Review by Tatiana Miranda
During the rise of musical artists such as the Grateful Dead, Jefferson Airplane, and Janis Joplin, San Francisco became a hub of experimentation in all forms. From music to drugs to sexuality, San Francisco in the '60s and '70s defined the hippie movement and a new wave of creative freedom. Compared to its Southern California counterpart, music in San Francisco was often genre-bending and accompanied by drug-induced performances. In MGM+'s San Francisco Sounds: A Place In Time, directors Alison Ellwood and Anoosh Tertzakian go beyond the height of this musical movement, instead chronicling the beginnings and endings of pivotal musicians in the scene.
The two-part docuseries opens as the San Francisco scene starts to develop with strangers connecting via rehearsal spaces and later forming revolutionary bands. Bands such as Sly and the Family Stone, Steve Miller Band, and Big Brother and the Holding Company got their start at local venues like Bill Graham's Fillmore and the Avalon Ballroom. At the end of part one of the series, we see these musicians reach new levels of fame at the Monterey International Pop Festival in 1967.
Part two of San Francisco Sounds begins with hoards of young adults and teenagers flocking to San Francisco to join the hippie, free love movement. As the docuseries points out, the "Summer of Love," in some ways, killed the progress of San Francisco artists as crime spiked and drug use became more prominent.
Mirroring the acclaimed performances at the Monterey festival is the 1969 Altamont Free Concert's outbreak of violence that signaled the decline of San Francisco's musical community. The infamous Altamont festival was then followed by Janis Joplin's untimely death a year later and Jefferson Airplane and Sly and the Family Stone's breakups.

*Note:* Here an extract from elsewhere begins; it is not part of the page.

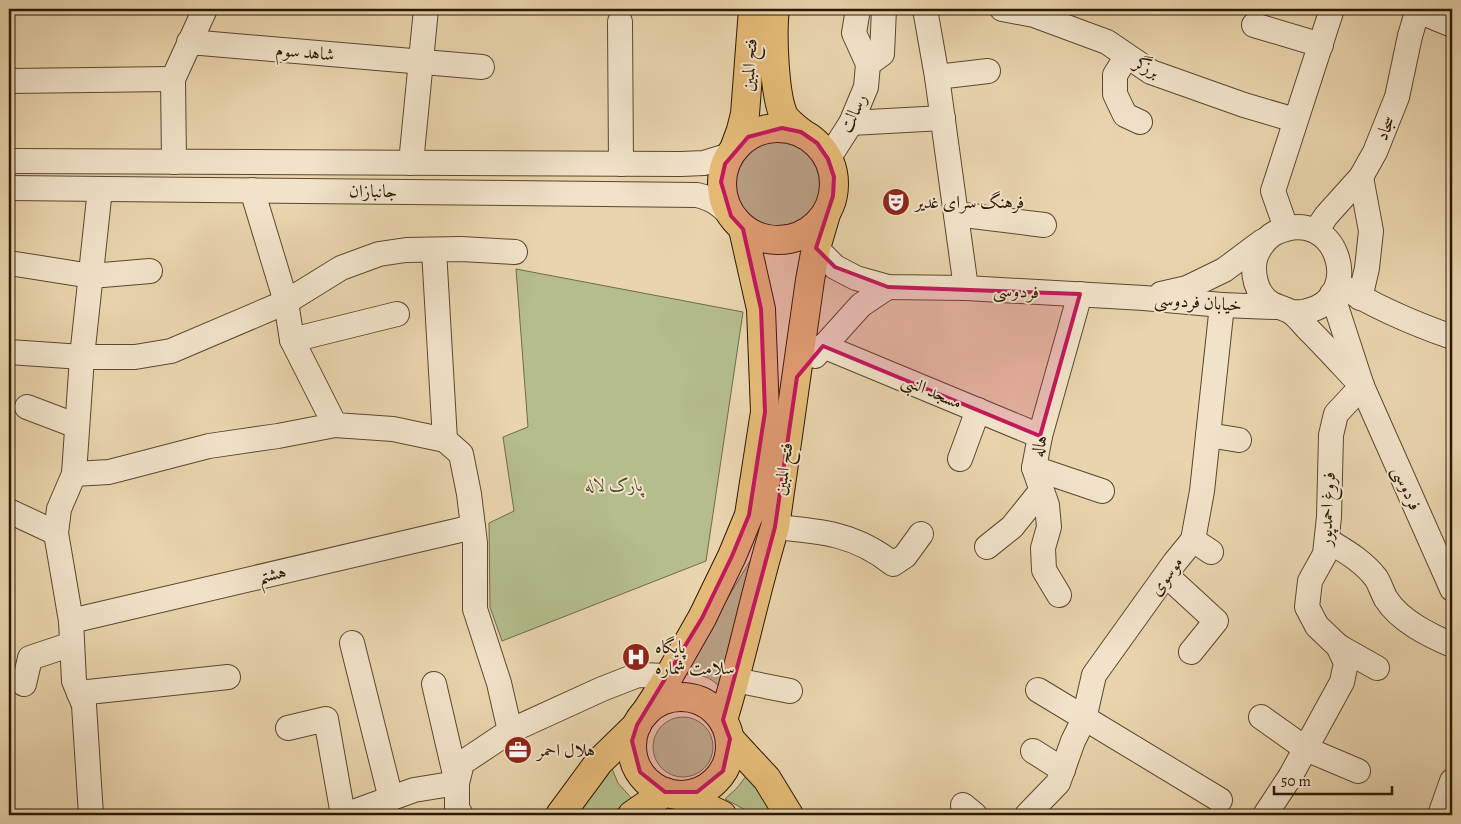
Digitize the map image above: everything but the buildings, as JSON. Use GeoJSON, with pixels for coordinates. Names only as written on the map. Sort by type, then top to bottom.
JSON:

While the docuseries features voiceovers from band members such as Steve Miller, Mickey Hart, and Jack Casady, they are only shown in archival footage from some fifty years ago. Meanwhile, non-musicians and authorities from the scene are seen reminiscing on the rise and fall of San Francisco's creative height. Radio DJ Dusty Street, former San Francisco Mime Troupe actor Peter Coyote, retired Rolling Stone journalist Ben Fong-Torres, and poster artist Victor Moscoso lend their perspectives on the musical and artistic developments in San Francisco in the '60s and '70s.
San Francisco Sounds features plenty of previously unseen footage and exclusive interviews with band members recounting pivotal moments of their careers. One of the docuseries' best features is the choice to go beyond just one band or the widely known "Summer of Love." Instead, the series captures the beginnings and endings of the creative movement in the Bay Area and the interlocking musical community that defined the movement.
While many documentaries have tried to capture the entirety of San Francisco music in the '60s and '70s, none have done so as decisively as San Francisco Sounds: A Place in Time.
San Francisco Sounds: A Place in Time releases on August 20 and 27. Both episodes reviewed.